Making the transition from speaking "to" audiences to speaking "with" them

This post was inspired by a post I just read over at Force for Good.

I realize that the focus of this blog has shifted from general public relations thoughts to more about the use of social media in public relations. I can't stress enough the value I see in the traditional public relations practices. I'm not going to sit here and tell the world that we need to stop the traditional PR methods and focus all our efforts on social media. In terms of media relations, social media serves to enhance our efforts with traditional media, not replace print or broadcast media.

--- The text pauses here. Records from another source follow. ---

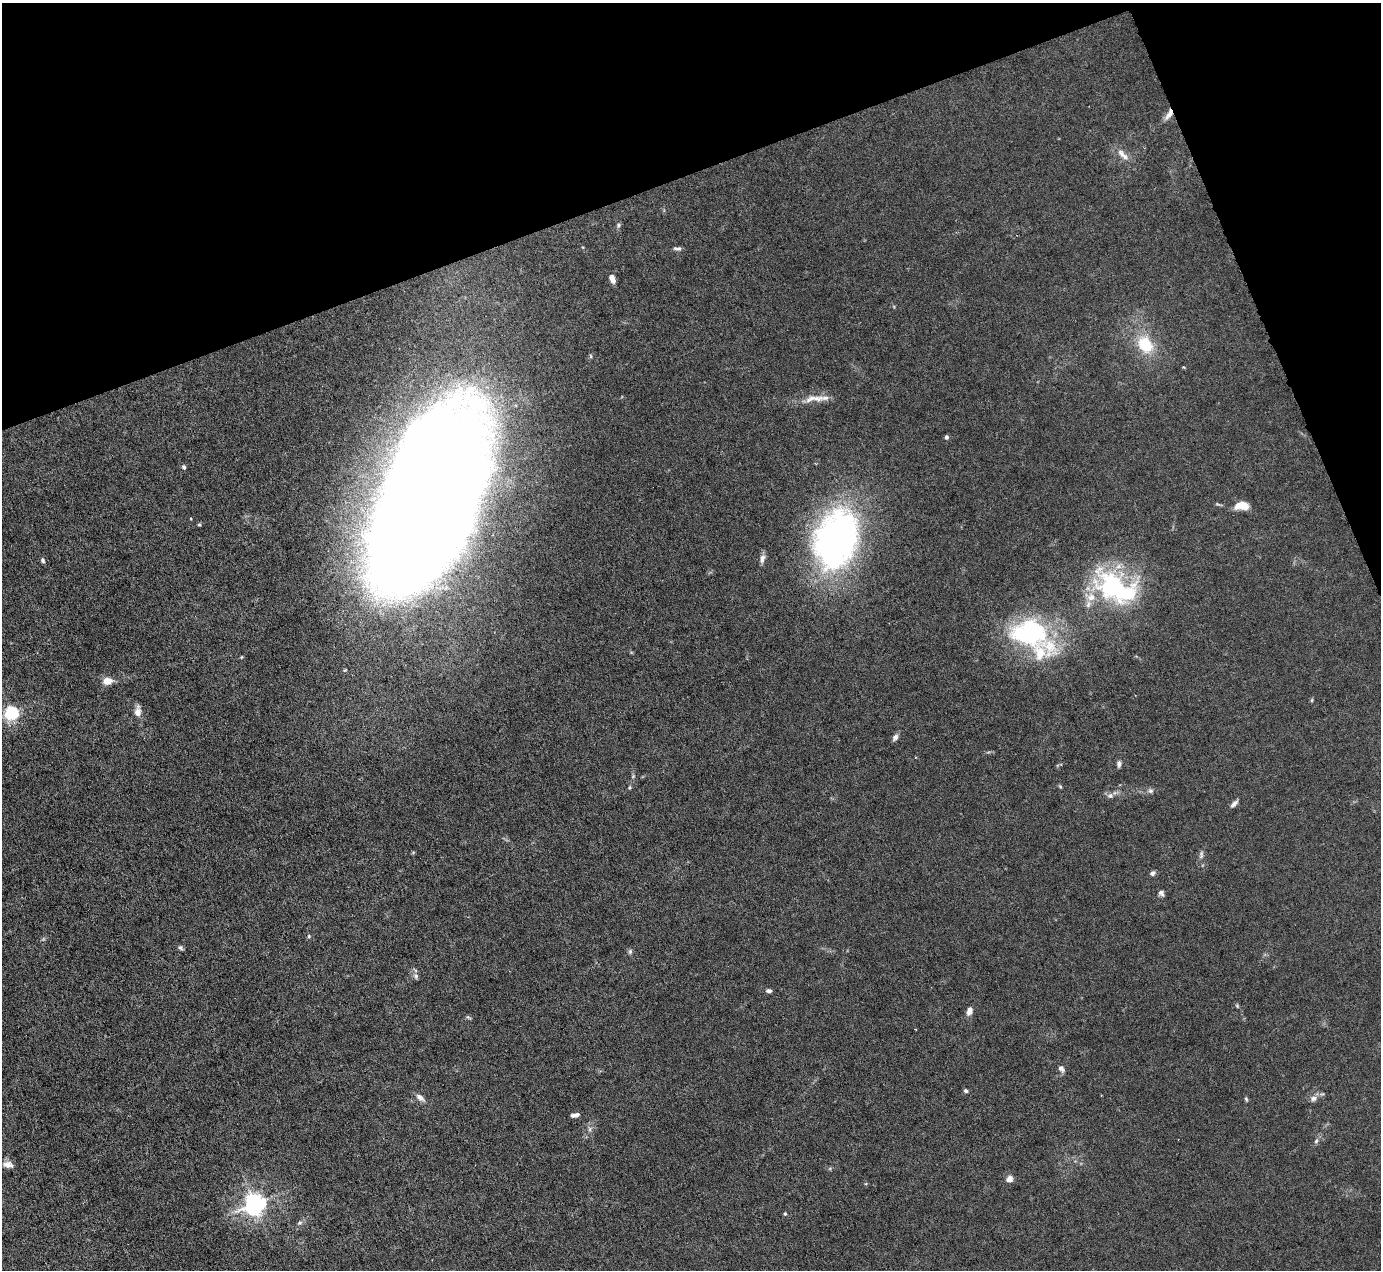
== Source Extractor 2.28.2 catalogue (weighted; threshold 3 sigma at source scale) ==
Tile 3 of 4 x 4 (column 3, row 1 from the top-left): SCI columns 2759-4137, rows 4085-5352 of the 5516 x 5500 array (HDU 1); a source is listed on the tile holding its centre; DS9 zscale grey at full resolution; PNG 1383 x 1272 px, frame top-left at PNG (2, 3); no overlay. Shown black and unused: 18% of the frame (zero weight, under 3 of 6 exposures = <1% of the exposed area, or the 3 px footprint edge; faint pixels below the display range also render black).
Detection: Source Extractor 2.28.2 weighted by HDU 2 'WHT'; one run over the whole footprint, this tile lists its part. Background 0.0209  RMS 0.0027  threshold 0.0112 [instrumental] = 3 sigma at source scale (4.09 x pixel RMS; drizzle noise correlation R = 1.36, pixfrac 0.8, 0.05/0.05 arcsec/px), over >= 5 px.
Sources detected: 63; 6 inside a brighter object's white glare — not listed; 2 inside a brighter listed object's ellipse — not listed separately; the other 55 listed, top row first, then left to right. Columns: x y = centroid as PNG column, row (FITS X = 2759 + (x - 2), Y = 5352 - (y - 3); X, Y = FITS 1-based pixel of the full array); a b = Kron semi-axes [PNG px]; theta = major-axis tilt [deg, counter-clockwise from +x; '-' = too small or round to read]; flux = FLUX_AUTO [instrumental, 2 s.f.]
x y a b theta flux
1169 114 16 6 57 2
1123 155 22 8 -42 2.4
618 225 7 5 85 0.54
677 248 10 5 -3 0.76
612 279 8 5 -68 1.7
1145 344 20 15 -56 9.7
591 356 6 4 -88 0.36
1184 367 3 2 - 0.31
814 398 32 9 4 3.9
946 437 5 4 - 0.56
184 467 6 5 - 0.51
430 504 163 66 71 1200
1242 505 13 7 2 5.2
199 525 5 4 - 0.29
840 540 70 46 56 95
762 559 11 6 79 1.3
43 560 7 5 -59 0.5
1112 587 42 34 -16 40
1030 633 53 32 -22 40
241 657 5 3 - 0.22
108 681 10 7 4 2.8
1312 700 6 3 71 0.31
138 711 12 7 88 2
12 713 6 6 - 68
895 737 9 6 55 1
1119 764 8 5 -90 0.78
1060 786 5 4 - 0.33
630 787 6 4 71 0.31
1151 791 7 7 - 0.73
1110 796 8 7 - 0.94
1234 804 11 5 45 1
1201 855 12 5 79 0.86
1152 873 7 5 32 0.72
1161 893 7 6 - 0.81
309 936 5 5 - 0.38
180 948 7 5 -50 0.52
630 951 7 5 88 0.55
416 976 8 7 - 0.78
769 991 6 5 - 0.71
1237 1006 6 4 -47 0.35
969 1011 9 6 72 1.4
468 1017 8 4 -34 0.41
1061 1068 10 6 -55 0.95
966 1091 6 5 - 0.49
420 1098 13 6 -39 1.4
1313 1098 10 7 7 1.2
1246 1099 6 4 -73 0.38
575 1115 10 5 10 1
590 1129 7 4 90 0.57
1316 1141 7 5 72 0.64
8 1165 14 8 -11 1.7
1010 1179 8 7 - 1.4
255 1204 7 7 - 180
785 1214 5 4 - 0.36
300 1223 8 6 39 0.7
Overlapping masked pixels (flux is a lower limit): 1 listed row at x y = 1169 114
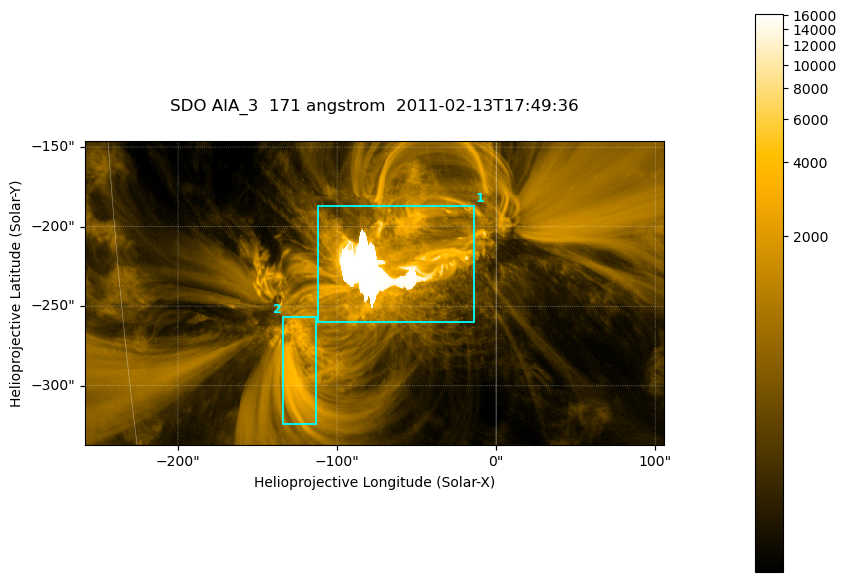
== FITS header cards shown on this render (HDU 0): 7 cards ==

Social media, however, goes beyond simply getting our messages out there, it actually engages the publics we are trying to build relationships with. As Jon Harmon writes:

"The role of the corporate communications professional is rapidly changing, responding to the sea changes all around us: the rise of consumer-generated social media, globalization, the incredible personalization of information technology, greater expectations on corporations for transparency and social responsibility, and increasingly inter-connected stakeholder groups including often-adversarial activists."

Harmon goes on to say:

"Corporations need their PR professionals to move beyond helping them communicate to stakeholders (the traditional role of corporate mouthpiece); they need guidance on how to engage in fluid conversations (that means listening as well as talking, respectfully understanding the new rules of engagement)."

I could not agree more. This is why public relations is so important. We need to show management how to communicate with their audiences, rather than to them. Our audiences have a voice and our anxious for us to hear it.

This is something my team at GM has really been focused on. For example, one of top executives, Bob Lutz, took some time last month to sit down in front of a camera and answer some of the questions bloggers have posted in the comments of GM's Fastlane Blog. This is a great example of using social media to speak with our publics. The video is posted in the post above.

Jon Harmon's post is excellent and I highly recommend reading it in its entierety here.

1 comment:

Jonathan Steele of said...

Great post. Anything less is simply waiting for your cat to bark.